Isadora Duncan, the Twin Towers in New York, or the inauguration of Theodore Roosevelt as the 26th President of the United States: it is not Duncan's terrible death that serves as an artistic model, but rather her grace in dancing and choreography; it is not the crashing of the airplane into the building, but the devastation in New York days and even weeks afterwards. Roosevelt smilingly waves at the public, but his designation is inextricably connected to the assassination of his predecessor, William McKinley. The artist creates images whose ominous content first becomes visible via the contextualization in the titles. The causes and effects of an event are, in his work, of greater relevance than the precise moment of the occurrence.

It is the confrontation with catastrophes which has greatly occupied Milak most recently, and which is tangible in an extended form in the Bosnian pavilion of this year's Venice Biennale. In contrast to the majority of solo presentations by the countries, Milak expands his contribution in that, in addition to his own monographic show, he invites international artists, curators and writers to a direct dialogue. The goal, as stated in the accompanying publication, is the creation of a collective space for the transfer of knowledge and imagination.
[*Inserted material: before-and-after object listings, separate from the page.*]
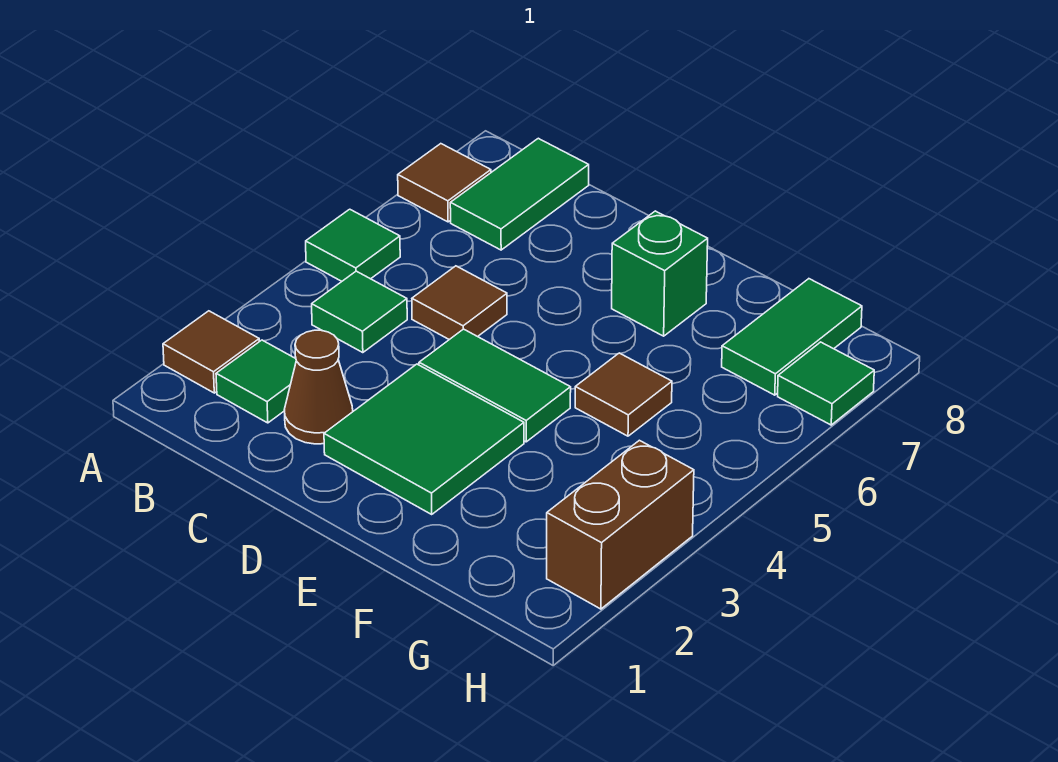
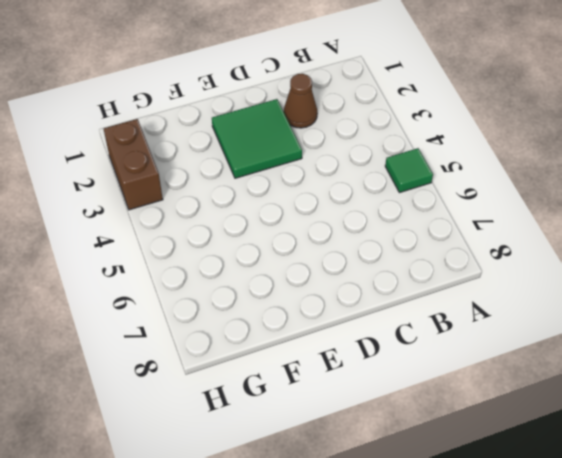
none -> brown 1x1 tile [163,311,259,393]
none -> brown 1x1 tile [398,144,491,222]
none -> green 1x1 tile [216,340,296,423]

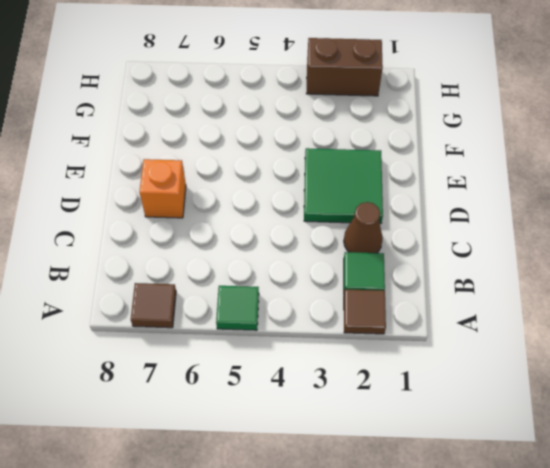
orange 1x1 brick [140,159,186,218] -> none
none -> green 1x1 tile [312,271,407,353]
none -> green 1x2 tile [450,138,589,250]
none -> brown 1x1 tile [412,266,507,340]

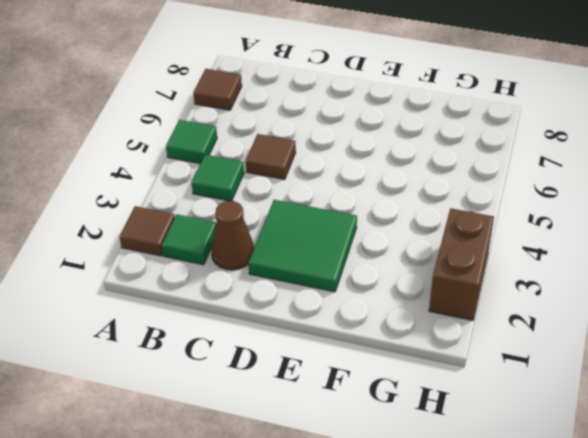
none -> green 1x2 tile [450,138,589,250]
none -> green 1x2 tile [419,329,571,442]
none -> green 1x1 brick [612,211,708,336]

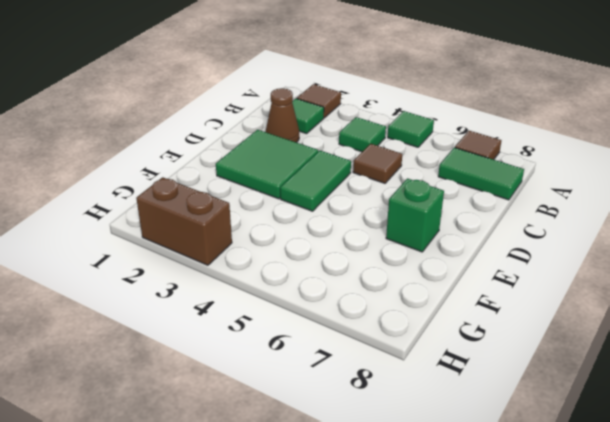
none -> brown 1x1 tile [575,353,672,436]
none -> green 1x2 tile [722,279,862,395]
none -> green 1x1 tile [778,342,874,425]

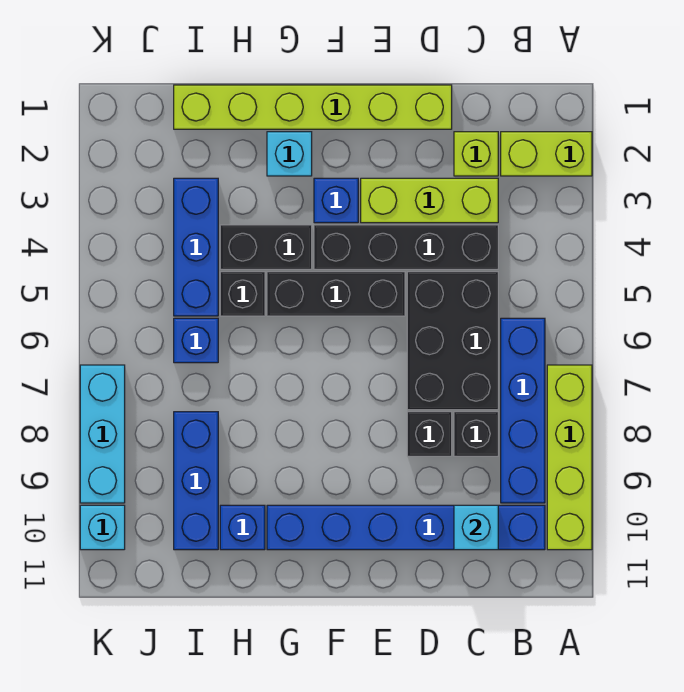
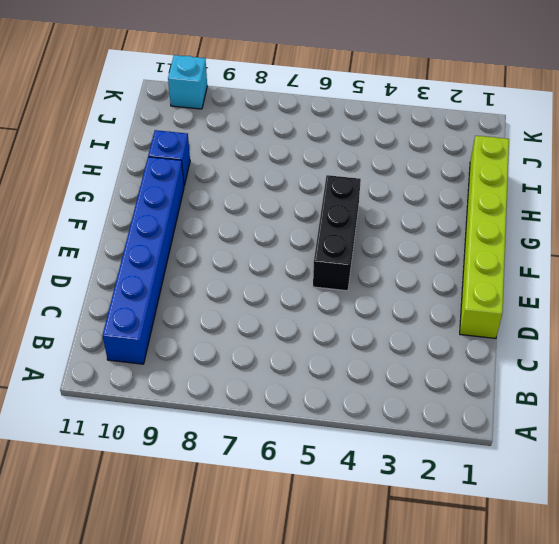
none -> lime 1x2 brick [501,132,592,176]
none -> lime 1x4 brick [547,365,592,550]
none -> blue 1x4 brick [501,318,545,503]

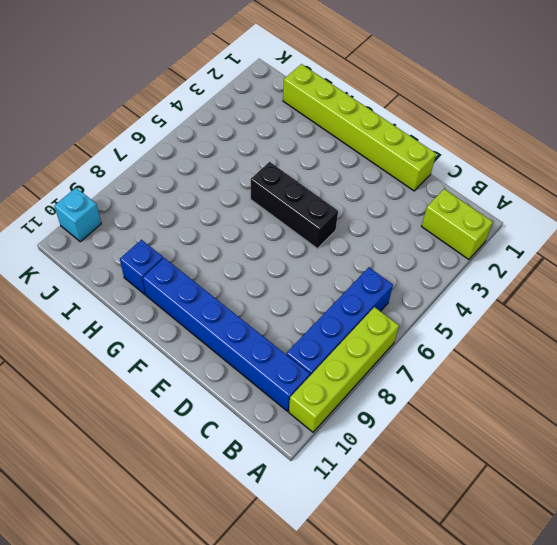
none -> lime 1x1 brick [454,132,498,176]
none -> lime 1x3 brick [361,178,498,223]
none -> black 1x4 brick [314,225,498,269]

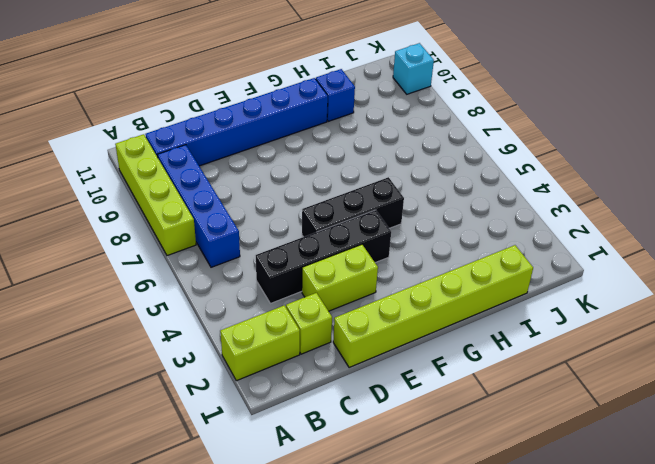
lime 1x2 brick [302,244,378,311] -> lime 1x3 brick [361,178,498,223]
none -> black 2x3 brick [407,272,498,410]
none -> black 1x1 brick [454,412,498,456]
none -> black 1x1 brick [407,412,452,456]

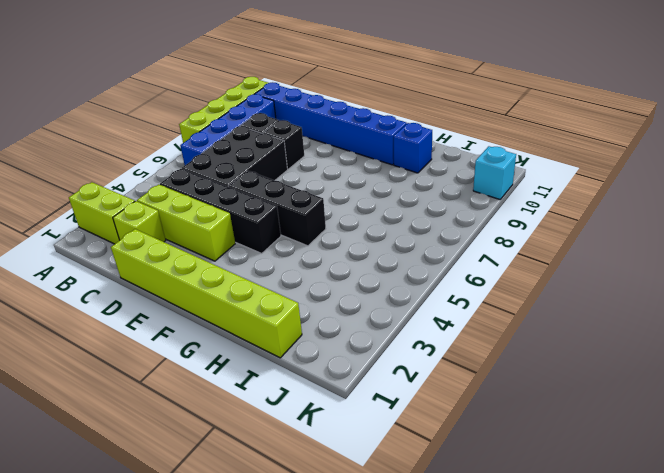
none -> blue 1x1 brick [314,178,358,223]
none -> cyan 1x1 brick [267,132,312,176]
none -> black 1x2 brick [220,225,312,269]

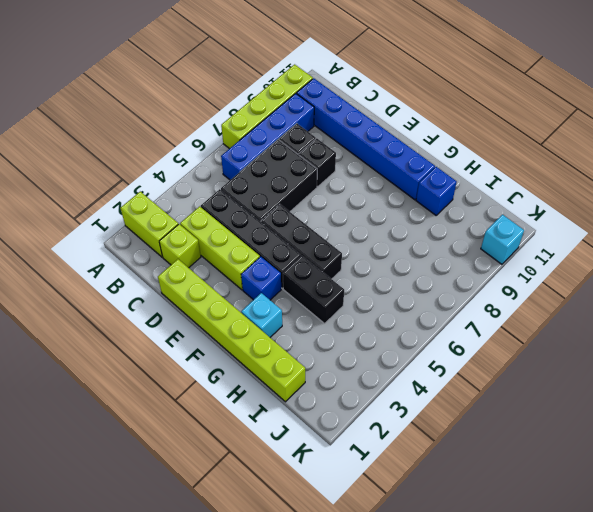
none -> black 1x1 brick [220,272,265,316]
none -> blue 1x3 brick [174,178,218,316]
none -> blue 1x1 brick [174,318,218,363]

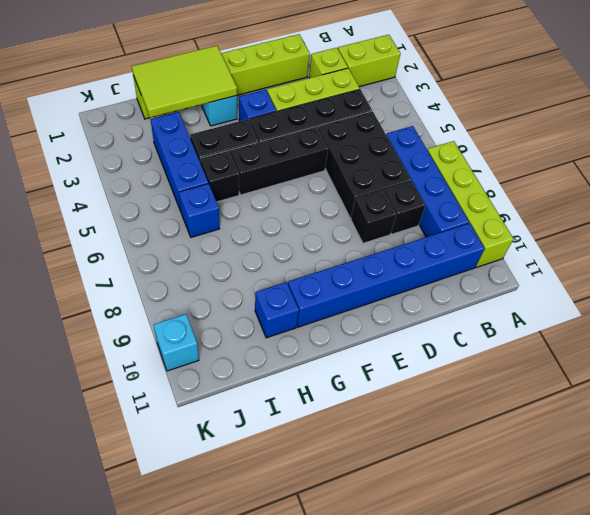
lime 2x3 tile [132,46,237,118] -> none
none -> blue 1x3 brick [174,412,218,550]
none -> cyan 1x3 brick [80,365,125,503]
none -> cyan 1x1 brick [454,505,498,550]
The preferred artistic media for his black-and-white series are generally watercolors, but he also works with painting, drawing, installations and animations. The image as topos and the uninterrupted, multi-media flood of images are the principal considerations of his praxis. Milak questions the historical and contemporary realities in that he transfers the over-medicalization, and the hype often generated from it, into a type of fiction by means of his technical virtuosity. Especially in those moments when the contours threaten to dissolve, as in an out-of-focus photo, the impression emerges of a resolution, which is also contextual.